▸ Work instructions: Leave every image out, and print the remaining lines below exactly.

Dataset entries
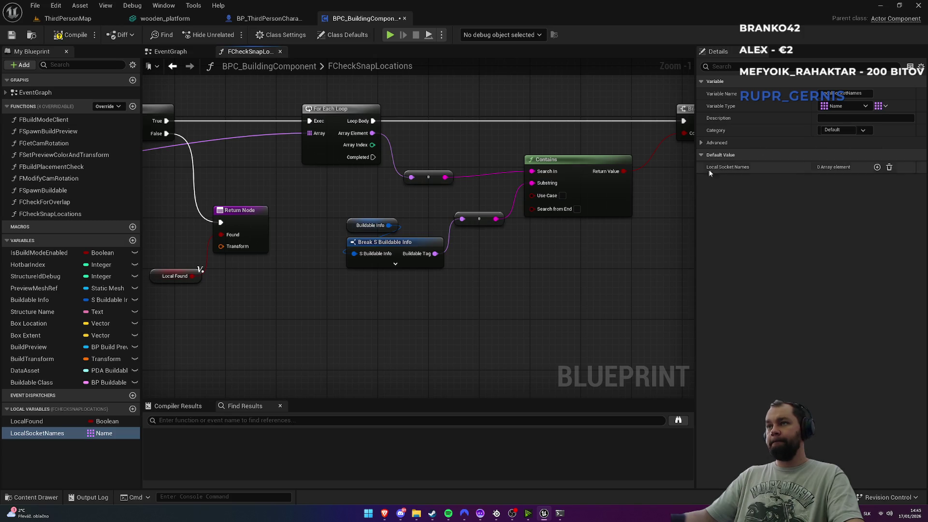
left_click(72, 34)
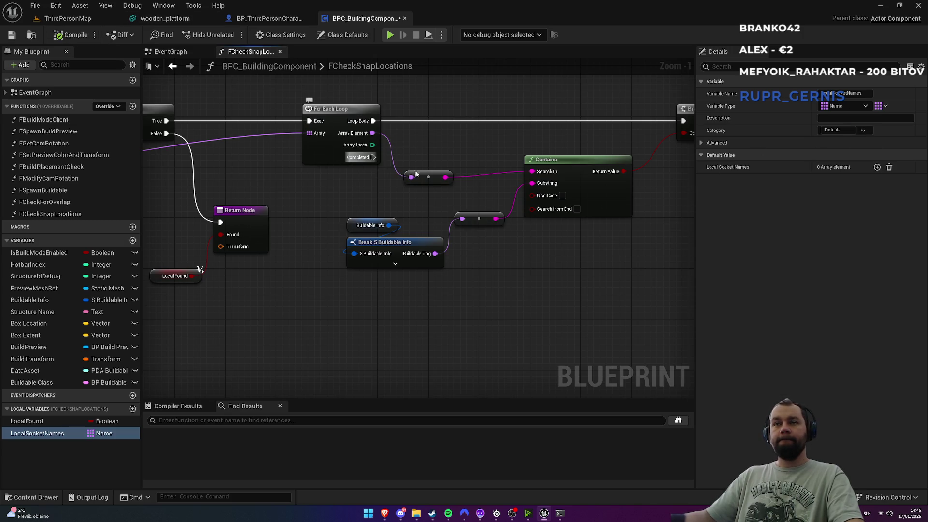
Step: Add Unique the loop's Array Element into Local Socket Names on the Branch's True output
left_click_drag(406, 172, 196, 219)
mouse_move(2, 429)
left_mouse_down()
mouse_move(290, 290)
mouse_move(415, 131)
mouse_move(523, 138)
left_mouse_up()
key("Escape")
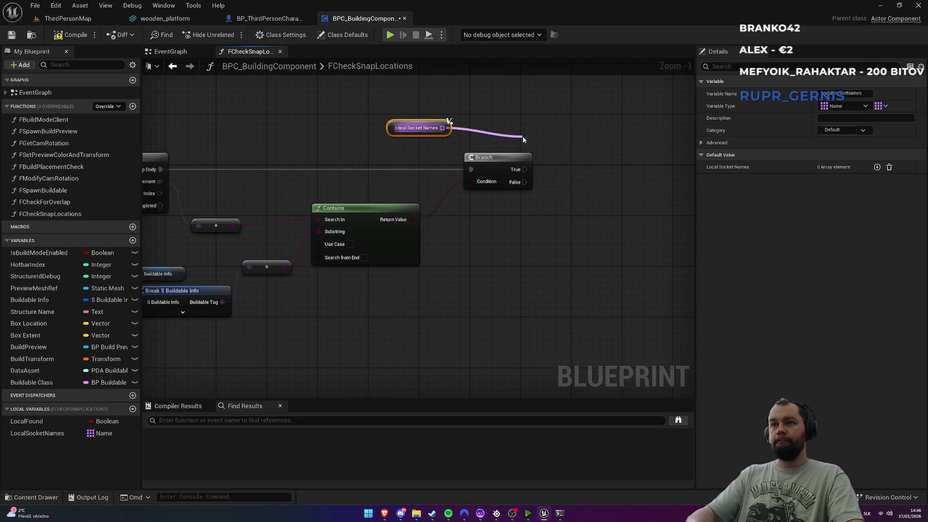
mouse_move(517, 169)
left_mouse_down()
mouse_move(529, 144)
mouse_move(608, 145)
left_mouse_up()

▸ Exercise result:
left_click(72, 34)
Step: Add Unique the loop's Array Element into Local Socket Names on the Branch's True output
left_click_drag(406, 172, 196, 219)
mouse_move(2, 429)
left_mouse_down()
mouse_move(290, 290)
mouse_move(415, 131)
mouse_move(523, 138)
left_mouse_up()
key("Escape")
mouse_move(517, 169)
left_mouse_down()
mouse_move(529, 144)
mouse_move(608, 145)
left_mouse_up()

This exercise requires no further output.